• DATASET EXTRACT:
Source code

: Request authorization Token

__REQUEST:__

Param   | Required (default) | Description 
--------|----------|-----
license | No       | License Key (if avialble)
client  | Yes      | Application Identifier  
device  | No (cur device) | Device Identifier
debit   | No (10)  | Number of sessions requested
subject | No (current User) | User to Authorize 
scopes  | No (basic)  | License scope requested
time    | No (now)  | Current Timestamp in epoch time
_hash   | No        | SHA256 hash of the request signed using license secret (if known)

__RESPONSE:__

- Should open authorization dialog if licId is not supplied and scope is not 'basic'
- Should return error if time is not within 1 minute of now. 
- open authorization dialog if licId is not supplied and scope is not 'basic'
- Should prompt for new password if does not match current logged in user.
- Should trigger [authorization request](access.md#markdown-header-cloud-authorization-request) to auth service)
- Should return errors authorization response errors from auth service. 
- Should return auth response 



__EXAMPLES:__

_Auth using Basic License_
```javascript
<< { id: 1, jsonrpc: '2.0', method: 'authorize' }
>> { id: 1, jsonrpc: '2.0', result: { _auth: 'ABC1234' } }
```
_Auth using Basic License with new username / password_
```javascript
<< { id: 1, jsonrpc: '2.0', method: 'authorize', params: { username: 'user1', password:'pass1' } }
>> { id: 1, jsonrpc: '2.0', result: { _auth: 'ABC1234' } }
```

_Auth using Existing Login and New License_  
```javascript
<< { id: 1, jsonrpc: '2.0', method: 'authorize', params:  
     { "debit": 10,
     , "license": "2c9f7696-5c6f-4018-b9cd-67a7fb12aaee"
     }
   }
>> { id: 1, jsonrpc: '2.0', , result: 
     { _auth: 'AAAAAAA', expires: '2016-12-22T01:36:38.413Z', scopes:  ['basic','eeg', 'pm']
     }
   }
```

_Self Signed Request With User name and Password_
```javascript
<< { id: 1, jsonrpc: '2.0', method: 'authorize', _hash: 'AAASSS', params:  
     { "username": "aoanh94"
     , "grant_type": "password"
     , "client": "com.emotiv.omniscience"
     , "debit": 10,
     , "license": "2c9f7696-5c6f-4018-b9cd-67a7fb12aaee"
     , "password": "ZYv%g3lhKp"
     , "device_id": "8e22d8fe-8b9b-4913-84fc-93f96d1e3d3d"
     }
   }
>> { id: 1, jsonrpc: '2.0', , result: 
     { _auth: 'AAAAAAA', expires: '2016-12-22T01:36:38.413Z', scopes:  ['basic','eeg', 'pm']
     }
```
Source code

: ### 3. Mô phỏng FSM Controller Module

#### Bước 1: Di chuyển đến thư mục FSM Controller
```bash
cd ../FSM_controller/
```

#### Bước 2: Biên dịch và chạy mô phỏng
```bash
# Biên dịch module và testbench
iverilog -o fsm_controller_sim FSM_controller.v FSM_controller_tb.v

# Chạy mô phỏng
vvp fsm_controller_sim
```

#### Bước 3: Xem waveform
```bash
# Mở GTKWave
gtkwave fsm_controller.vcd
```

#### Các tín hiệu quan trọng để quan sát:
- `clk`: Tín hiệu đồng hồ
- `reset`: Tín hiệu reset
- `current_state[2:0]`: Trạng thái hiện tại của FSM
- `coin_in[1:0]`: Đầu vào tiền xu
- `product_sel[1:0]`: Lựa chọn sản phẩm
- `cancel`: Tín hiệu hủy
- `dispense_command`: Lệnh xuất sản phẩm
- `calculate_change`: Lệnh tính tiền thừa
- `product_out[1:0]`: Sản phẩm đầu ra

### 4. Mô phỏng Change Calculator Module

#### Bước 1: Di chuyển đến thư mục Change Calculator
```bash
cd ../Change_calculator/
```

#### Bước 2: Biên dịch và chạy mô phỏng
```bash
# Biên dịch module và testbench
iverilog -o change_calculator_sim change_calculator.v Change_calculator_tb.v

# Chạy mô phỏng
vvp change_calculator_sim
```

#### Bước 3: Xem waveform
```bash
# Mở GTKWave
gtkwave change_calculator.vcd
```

• WHAT THE TASK ASKS: Whenever a line above has the word "client" in it, copy that line.

• RESULT:
client  | Yes      | Application Identifier  
     , "client": "com.emotiv.omniscience"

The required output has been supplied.